Vacuum. This may be the most important function on the tumbler. Availability of
vacuum is necessary to assure rapid movement of brine throughout the piece of
meat, and helps eliminate air pockets or pinholes and voids. As the meat swells,
or expands in the chamber, some tenderness is achieved. Usually a vacuum of 70%
to 80% of one atmosphere is drawn on the vessel or container; any is an asset,
but too much defeats the purpose since moisture is pulled out of the meat at
higher levels. New technology utilizes a pulsating vacuum system that exposes
the tumbled product to a slow vacuum variation, cycling from 80% to 20% and back
up to 80%. Some tumbler models backflush during this cycle with CO2 or nitrogen,
eliminating oxygen from the system and giving product a longer shelf-life.
Temperature control. Some experts feel that you obtain a better
color in warmer environment. However, with shelf-life, food safety, and yield
concerns, it is not recommended. The product should be ideally tumbled at 33° F
to 35° F. When a product is tumbled at 40° F. or higher, there will be a
noticeable decrease in bind, yield, and sliceability. It is not recommended that
these quality requirements be sacrificed for better color.

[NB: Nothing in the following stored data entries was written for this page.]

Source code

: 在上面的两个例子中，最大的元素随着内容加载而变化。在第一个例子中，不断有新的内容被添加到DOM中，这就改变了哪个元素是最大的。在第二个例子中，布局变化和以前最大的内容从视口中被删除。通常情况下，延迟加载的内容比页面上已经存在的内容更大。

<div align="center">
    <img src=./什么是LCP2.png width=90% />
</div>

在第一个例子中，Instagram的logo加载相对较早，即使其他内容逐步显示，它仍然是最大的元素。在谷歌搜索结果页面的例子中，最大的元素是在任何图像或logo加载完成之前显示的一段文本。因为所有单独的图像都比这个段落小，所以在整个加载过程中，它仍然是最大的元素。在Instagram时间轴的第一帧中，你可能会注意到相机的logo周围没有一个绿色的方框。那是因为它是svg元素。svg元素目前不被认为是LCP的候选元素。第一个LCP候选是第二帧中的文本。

Total tumble time. This is important for uniformity. Once a procedure has been
adopted to yield a standard of product quality and definition, the procedure or
cycle should be held constant.
The ideal tumbler
The optimum tumbling system will have -
POSITIVE SPEED CONTROL
(tumble, rest, and total)
TEMPERATURE SENSING AND CONTROL
(direct readout and liquid CO2 injection)
CONTROLLED ATMOSPHERE BACKFLUSH,
In some cases, the tumbler may only provide the mechanism for a vacuum chamber
as in the case of uniform rub application to roast beef. However, it is a
versatile piece of equipment that can pay for itself in a very short period of
time with increased yields and improved, uniform product quality.